══ Listed entries
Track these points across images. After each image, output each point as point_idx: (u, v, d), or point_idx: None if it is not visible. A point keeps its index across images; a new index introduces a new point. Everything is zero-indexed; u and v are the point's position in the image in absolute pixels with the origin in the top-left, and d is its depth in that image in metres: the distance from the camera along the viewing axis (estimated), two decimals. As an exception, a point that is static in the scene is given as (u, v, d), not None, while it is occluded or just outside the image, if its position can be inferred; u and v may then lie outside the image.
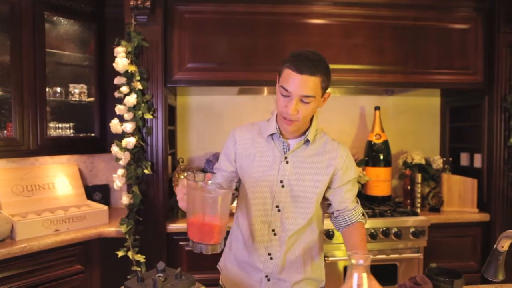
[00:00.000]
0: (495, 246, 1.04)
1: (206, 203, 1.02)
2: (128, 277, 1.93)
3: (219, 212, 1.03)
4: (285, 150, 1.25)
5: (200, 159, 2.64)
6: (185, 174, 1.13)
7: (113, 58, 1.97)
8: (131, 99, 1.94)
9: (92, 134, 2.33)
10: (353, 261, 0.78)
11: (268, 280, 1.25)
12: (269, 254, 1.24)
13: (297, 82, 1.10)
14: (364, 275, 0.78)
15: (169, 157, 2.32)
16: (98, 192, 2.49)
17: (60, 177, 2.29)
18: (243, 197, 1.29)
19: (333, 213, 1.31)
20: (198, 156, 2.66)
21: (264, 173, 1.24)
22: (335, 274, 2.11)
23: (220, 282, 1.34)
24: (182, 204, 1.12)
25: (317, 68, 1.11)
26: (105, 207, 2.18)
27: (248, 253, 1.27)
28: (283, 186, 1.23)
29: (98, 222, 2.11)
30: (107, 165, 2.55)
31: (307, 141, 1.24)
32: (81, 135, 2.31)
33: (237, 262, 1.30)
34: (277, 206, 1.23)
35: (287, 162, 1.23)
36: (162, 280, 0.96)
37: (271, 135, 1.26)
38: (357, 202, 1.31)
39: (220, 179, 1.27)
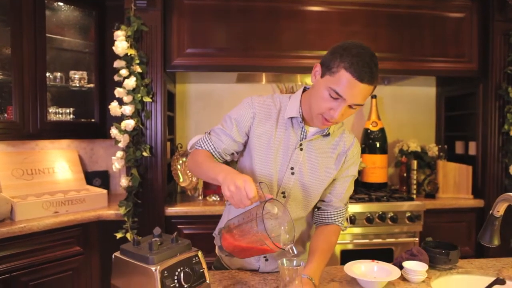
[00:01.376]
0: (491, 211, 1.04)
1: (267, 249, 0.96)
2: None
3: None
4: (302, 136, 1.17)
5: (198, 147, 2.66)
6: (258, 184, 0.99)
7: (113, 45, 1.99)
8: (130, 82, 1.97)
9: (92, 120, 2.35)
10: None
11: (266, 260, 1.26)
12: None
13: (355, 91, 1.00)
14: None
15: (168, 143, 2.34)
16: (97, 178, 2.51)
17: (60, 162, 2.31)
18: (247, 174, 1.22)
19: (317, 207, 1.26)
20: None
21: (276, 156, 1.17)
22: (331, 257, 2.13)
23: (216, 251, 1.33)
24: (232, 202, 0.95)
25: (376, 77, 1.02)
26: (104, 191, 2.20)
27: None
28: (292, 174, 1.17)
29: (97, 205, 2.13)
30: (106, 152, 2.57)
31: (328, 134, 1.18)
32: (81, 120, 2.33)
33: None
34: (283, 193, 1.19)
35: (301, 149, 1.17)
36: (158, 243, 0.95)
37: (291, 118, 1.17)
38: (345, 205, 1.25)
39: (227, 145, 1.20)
════
Exercise details: Starting with the top line, write out all the data above exactly; keep the pictures out.

Result of this task:
Track these points across images. After each image, output each point as point_idx: (u, v, d), or point_idx: None if it is not visible. A point keeps its index across images; a new index introduces a new point. Everything is zero-indexed; u and v are the point's position in the image in absolute pixels with the origin in the top-left, and d is its depth in that image in metres: the distance from the camera along the viewing axis (estimated), two decimals. As an exception, a point that is static in the scene is given as (u, v, d), not None, while it is occluded or just outside the image, if its position can be inferred; u and v may then lie outside the image.
[00:00.000]
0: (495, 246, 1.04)
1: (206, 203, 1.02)
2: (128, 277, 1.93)
3: (219, 212, 1.03)
4: (285, 150, 1.25)
5: (200, 159, 2.64)
6: (185, 174, 1.13)
7: (113, 58, 1.97)
8: (131, 99, 1.94)
9: (92, 134, 2.33)
10: (353, 261, 0.78)
11: (268, 280, 1.25)
12: (269, 254, 1.24)
13: (297, 82, 1.10)
14: (364, 275, 0.78)
15: (169, 157, 2.32)
16: (98, 192, 2.49)
17: (60, 177, 2.29)
18: (243, 197, 1.29)
19: (333, 213, 1.31)
20: (198, 156, 2.66)
21: (264, 173, 1.24)
22: (335, 274, 2.11)
23: (220, 282, 1.34)
24: (182, 204, 1.12)
25: (317, 68, 1.11)
26: (105, 207, 2.18)
27: (248, 253, 1.27)
28: (283, 186, 1.23)
29: (98, 222, 2.11)
30: (107, 165, 2.55)
31: (307, 141, 1.24)
32: (81, 135, 2.31)
33: (237, 262, 1.30)
34: (277, 206, 1.23)
35: (287, 162, 1.23)
36: (162, 280, 0.96)
37: (271, 135, 1.26)
38: (357, 202, 1.31)
39: (220, 179, 1.27)
[00:01.376]
0: (491, 211, 1.04)
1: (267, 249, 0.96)
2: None
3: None
4: (302, 136, 1.17)
5: (198, 147, 2.66)
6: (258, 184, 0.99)
7: (113, 45, 1.99)
8: (130, 82, 1.97)
9: (92, 120, 2.35)
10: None
11: (266, 260, 1.26)
12: None
13: (355, 91, 1.00)
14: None
15: (168, 143, 2.34)
16: (97, 178, 2.51)
17: (60, 162, 2.31)
18: (247, 174, 1.22)
19: (317, 207, 1.26)
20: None
21: (276, 156, 1.17)
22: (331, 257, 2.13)
23: (216, 251, 1.33)
24: (232, 202, 0.95)
25: (376, 77, 1.02)
26: (104, 191, 2.20)
27: None
28: (292, 174, 1.17)
29: (97, 205, 2.13)
30: (106, 152, 2.57)
31: (328, 134, 1.18)
32: (81, 120, 2.33)
33: None
34: (283, 193, 1.19)
35: (301, 149, 1.17)
36: (158, 243, 0.95)
37: (291, 118, 1.17)
38: (345, 205, 1.25)
39: (227, 145, 1.20)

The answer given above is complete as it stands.